Ptilotus giganteus is a species of flowering plant in the family Amaranthaceae and is endemic to the north-west of Australia. It is an erect annual herb, with lance-shaped leaves with the narrower end towards the base, and cylindrical green spikes of flowers.

== Description ==
Ptilotus giganteus is an erect annual herb, that typically grows to a height of up to 1 m, its stems ribbed with a sparse covering of simple hairs. The leaves on the stems are arranged alternately, lance-shaped with the narrower end towards the base, 10–80 mm long and 3–12 mm wide. The flowers are arranged in cylindrical spikes 20–180 mm long and 20–27 mm wide, with narrowly egg-shaped, translucent bracts 2.0–3.8 mm long, and broadly egg-shaped, straw-coloured bracteoles 2.8–4.4 mm long and glabrous. The tepals are mostly 8–11 mm long and there are 4 stamens and a single staminode, the style is 4.5–10.5 mm long and straight, fixed to the centre of the ovary. Flowering occurs from March to September.

==Taxonomy==
This species was first formally described in 1849 by Alfred Moquin-Tandon who gave it the name Trichinium giganteum in de Candolle's Prodromus Systematis Naturalis Regni Vegetabilis from an unpublished description by Allan Cunningham. In 2010, Robert Wayne Davis and Ryonen Butcher transferred the species to Ptilotus as P. giganteus in the journal Nuytsia. The specific epithet (giganteus) means 'exceptionally large'.

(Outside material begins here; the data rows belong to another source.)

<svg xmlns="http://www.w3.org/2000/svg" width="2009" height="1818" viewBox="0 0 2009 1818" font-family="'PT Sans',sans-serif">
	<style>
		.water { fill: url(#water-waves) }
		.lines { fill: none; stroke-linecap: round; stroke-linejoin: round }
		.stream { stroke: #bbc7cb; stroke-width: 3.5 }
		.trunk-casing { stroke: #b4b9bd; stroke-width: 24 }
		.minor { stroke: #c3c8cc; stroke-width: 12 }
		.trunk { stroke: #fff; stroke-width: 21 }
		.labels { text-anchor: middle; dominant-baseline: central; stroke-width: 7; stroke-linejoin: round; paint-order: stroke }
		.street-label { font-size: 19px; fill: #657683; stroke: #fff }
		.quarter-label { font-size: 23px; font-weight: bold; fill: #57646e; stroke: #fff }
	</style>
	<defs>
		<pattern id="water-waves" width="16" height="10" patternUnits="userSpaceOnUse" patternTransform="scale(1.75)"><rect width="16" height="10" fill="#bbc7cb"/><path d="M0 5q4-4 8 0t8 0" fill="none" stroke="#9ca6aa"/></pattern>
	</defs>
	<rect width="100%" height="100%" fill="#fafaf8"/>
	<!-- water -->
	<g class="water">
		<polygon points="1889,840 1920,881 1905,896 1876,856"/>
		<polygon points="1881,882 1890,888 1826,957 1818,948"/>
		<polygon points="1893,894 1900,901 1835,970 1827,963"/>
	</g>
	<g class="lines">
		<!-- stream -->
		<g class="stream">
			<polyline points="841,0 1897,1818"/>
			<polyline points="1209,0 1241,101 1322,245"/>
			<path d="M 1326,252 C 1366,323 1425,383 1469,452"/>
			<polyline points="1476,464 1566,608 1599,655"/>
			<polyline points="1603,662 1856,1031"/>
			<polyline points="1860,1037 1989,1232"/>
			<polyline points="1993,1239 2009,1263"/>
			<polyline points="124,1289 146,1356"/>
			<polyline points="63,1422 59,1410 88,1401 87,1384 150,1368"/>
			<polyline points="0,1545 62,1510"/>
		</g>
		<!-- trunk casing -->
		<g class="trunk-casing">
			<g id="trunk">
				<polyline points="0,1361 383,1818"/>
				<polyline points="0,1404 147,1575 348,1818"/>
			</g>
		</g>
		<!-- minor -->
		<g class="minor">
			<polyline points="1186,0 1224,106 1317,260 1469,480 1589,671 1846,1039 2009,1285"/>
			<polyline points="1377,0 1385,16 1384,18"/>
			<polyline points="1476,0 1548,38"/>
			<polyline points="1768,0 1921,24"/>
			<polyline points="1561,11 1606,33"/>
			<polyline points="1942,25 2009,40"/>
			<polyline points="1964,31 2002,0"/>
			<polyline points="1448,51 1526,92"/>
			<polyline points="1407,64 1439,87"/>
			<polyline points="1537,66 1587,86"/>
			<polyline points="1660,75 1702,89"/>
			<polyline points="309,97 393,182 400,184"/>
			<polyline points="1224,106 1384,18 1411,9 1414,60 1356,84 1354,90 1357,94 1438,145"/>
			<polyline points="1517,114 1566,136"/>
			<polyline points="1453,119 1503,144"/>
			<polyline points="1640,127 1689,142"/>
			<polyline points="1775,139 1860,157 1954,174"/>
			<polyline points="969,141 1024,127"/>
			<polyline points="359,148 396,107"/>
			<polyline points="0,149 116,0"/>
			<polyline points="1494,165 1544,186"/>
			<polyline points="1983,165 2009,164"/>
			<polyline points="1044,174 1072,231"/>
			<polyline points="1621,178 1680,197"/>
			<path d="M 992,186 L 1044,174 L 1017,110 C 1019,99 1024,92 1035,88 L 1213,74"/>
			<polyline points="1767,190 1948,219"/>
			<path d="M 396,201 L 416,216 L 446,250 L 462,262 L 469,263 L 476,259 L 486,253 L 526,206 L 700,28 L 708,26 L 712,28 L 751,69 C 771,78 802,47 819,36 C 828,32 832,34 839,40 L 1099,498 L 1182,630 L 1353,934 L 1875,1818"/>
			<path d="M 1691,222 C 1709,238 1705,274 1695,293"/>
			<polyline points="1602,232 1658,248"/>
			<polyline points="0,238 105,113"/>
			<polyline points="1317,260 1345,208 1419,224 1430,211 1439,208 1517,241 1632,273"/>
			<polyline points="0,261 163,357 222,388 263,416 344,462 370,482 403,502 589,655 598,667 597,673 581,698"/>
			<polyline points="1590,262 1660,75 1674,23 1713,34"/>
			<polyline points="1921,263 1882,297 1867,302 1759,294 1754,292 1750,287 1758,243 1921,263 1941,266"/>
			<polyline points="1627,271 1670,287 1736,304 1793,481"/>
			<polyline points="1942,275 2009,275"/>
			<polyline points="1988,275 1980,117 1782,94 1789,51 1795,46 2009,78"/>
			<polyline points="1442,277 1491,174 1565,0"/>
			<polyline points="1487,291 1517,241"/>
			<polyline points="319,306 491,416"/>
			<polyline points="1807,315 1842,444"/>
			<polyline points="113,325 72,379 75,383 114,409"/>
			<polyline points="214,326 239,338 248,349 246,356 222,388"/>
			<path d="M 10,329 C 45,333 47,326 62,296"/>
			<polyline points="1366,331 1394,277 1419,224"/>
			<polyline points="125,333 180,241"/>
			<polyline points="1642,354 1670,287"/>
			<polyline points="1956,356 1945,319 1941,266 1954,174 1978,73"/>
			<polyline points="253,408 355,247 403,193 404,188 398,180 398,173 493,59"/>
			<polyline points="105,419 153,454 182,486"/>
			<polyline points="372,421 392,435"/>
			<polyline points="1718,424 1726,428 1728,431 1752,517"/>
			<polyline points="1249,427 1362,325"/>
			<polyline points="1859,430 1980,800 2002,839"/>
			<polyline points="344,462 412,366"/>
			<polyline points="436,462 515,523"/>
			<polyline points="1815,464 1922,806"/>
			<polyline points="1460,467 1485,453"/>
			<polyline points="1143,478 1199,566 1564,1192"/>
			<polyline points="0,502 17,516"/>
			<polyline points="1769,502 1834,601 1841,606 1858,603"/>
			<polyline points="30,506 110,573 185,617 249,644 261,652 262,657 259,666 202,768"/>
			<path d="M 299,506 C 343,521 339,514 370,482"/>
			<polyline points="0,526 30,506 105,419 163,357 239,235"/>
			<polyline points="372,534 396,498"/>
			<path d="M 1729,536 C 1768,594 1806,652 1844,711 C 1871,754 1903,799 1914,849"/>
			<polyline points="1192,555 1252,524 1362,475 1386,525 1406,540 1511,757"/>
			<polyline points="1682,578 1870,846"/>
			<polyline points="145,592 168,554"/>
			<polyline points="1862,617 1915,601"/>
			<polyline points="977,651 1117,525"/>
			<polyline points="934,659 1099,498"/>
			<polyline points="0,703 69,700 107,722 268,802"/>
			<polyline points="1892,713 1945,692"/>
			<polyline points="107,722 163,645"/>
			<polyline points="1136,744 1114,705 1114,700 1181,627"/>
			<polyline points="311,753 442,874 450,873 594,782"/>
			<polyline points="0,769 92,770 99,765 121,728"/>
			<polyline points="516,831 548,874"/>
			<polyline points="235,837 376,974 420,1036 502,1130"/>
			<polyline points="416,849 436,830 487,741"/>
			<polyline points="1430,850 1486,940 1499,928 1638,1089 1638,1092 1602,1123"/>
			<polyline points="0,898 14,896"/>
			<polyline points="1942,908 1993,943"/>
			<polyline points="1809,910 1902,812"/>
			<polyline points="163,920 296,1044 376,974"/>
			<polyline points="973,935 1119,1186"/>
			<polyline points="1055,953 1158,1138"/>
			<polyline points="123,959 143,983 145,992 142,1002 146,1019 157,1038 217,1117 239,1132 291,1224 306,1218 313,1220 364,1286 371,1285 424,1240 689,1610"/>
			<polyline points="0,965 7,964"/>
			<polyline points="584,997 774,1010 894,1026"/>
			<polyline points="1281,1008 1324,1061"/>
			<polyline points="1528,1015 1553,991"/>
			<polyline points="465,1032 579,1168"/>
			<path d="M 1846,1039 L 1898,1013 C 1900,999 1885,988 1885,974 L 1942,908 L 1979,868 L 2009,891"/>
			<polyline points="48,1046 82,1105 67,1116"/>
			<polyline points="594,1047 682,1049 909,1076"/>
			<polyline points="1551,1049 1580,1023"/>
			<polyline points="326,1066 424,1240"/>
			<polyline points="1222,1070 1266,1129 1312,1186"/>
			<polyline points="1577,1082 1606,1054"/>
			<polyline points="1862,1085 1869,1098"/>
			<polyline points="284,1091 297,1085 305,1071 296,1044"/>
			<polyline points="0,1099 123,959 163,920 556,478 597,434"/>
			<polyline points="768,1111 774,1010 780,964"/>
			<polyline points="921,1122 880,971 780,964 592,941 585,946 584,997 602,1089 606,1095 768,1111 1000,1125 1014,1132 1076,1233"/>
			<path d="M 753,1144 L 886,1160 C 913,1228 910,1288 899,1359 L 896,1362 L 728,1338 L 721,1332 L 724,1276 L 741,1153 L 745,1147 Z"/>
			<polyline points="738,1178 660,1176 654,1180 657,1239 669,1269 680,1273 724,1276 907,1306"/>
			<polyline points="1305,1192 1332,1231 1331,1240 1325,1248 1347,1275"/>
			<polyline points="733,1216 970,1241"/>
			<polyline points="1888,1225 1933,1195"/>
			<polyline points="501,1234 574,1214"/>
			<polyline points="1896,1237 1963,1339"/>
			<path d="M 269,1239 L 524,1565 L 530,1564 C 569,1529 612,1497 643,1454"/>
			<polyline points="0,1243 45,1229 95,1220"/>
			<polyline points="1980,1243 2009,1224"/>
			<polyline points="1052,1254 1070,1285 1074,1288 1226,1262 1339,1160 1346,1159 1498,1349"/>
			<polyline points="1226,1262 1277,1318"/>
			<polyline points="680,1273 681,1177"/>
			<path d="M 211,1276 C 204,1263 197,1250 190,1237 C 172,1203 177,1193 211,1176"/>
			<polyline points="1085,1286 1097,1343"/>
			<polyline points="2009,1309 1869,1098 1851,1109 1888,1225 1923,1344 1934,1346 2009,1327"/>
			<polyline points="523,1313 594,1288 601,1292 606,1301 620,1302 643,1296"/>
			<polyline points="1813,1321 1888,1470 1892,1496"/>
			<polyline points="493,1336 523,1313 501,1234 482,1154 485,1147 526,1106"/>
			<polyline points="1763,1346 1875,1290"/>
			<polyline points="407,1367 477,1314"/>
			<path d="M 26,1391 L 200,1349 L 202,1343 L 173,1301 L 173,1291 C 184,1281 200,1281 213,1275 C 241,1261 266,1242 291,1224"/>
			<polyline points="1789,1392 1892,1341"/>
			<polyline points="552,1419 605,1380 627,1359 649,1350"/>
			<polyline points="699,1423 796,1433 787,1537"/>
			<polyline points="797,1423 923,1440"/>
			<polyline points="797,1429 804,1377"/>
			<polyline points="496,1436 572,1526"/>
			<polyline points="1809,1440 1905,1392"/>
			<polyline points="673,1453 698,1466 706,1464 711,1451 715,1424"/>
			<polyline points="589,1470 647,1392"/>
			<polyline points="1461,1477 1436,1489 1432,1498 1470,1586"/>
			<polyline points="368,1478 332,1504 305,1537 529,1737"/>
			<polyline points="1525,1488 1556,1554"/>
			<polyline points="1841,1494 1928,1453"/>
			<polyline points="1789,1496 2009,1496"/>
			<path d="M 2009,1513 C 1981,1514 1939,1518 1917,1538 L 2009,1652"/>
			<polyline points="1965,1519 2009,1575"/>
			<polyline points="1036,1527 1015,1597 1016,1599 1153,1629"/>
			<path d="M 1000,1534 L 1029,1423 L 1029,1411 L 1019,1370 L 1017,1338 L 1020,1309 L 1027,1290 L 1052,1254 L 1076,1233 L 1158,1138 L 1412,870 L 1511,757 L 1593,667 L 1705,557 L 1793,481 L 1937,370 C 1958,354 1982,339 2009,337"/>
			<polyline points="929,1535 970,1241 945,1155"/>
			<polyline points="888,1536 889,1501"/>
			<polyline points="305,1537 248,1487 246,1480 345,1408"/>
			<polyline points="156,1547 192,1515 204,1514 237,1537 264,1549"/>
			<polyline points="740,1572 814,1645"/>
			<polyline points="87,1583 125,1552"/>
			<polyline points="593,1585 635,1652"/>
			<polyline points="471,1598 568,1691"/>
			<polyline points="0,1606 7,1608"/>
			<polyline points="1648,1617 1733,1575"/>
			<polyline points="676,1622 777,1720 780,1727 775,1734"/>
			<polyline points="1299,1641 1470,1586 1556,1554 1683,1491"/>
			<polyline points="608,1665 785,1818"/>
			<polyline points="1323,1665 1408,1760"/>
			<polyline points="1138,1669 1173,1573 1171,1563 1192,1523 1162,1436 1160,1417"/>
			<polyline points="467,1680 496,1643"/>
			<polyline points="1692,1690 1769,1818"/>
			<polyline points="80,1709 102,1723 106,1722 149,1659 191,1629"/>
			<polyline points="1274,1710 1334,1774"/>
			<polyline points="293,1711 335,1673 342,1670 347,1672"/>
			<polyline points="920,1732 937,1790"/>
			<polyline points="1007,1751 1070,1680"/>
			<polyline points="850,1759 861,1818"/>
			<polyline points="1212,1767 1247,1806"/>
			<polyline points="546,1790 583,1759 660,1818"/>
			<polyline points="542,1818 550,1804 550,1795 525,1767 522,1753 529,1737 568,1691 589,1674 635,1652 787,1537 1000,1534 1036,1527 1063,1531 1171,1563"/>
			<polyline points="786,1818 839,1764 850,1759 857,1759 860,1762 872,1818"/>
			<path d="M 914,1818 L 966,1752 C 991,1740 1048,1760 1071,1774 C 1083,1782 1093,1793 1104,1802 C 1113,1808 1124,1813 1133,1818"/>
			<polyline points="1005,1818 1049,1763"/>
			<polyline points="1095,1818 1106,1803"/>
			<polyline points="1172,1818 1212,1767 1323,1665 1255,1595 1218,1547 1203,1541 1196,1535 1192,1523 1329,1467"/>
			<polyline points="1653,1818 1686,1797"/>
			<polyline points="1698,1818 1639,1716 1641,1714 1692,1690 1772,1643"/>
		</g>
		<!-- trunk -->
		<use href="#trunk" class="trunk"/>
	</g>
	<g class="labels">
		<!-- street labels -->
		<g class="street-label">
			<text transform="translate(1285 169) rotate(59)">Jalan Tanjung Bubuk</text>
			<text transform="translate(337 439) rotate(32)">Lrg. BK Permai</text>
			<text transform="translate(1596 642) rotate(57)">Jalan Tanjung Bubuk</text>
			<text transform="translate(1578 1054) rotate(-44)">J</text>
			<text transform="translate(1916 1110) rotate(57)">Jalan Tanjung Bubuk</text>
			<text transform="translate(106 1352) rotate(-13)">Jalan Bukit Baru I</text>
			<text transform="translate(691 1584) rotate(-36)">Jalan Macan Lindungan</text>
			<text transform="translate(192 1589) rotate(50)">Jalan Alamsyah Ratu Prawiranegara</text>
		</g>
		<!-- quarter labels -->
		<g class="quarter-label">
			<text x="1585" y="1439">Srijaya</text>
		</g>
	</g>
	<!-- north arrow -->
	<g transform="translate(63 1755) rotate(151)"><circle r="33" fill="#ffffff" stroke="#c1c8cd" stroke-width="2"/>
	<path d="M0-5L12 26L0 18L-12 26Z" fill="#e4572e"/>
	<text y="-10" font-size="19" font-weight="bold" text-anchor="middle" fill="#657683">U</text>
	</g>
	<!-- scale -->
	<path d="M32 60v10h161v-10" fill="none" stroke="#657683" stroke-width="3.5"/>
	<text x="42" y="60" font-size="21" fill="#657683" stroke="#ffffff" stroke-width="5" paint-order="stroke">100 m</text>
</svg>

==Distribution and habitat==
Ptilotus giganteus grows on sandstone hills and plateaux in the Central Kimberley, Dampierland, Northern Kimberley, Ord Victoria Plain and Victoria Bonaparte bioregions of northern Western Australia and the Gulf Fall and Uplands, MacDonnell Ranges, Ord Victoria Plain, Pine Creek, Sturt Plateau and Victoria Bonaparte bioregions of the Northern Territory.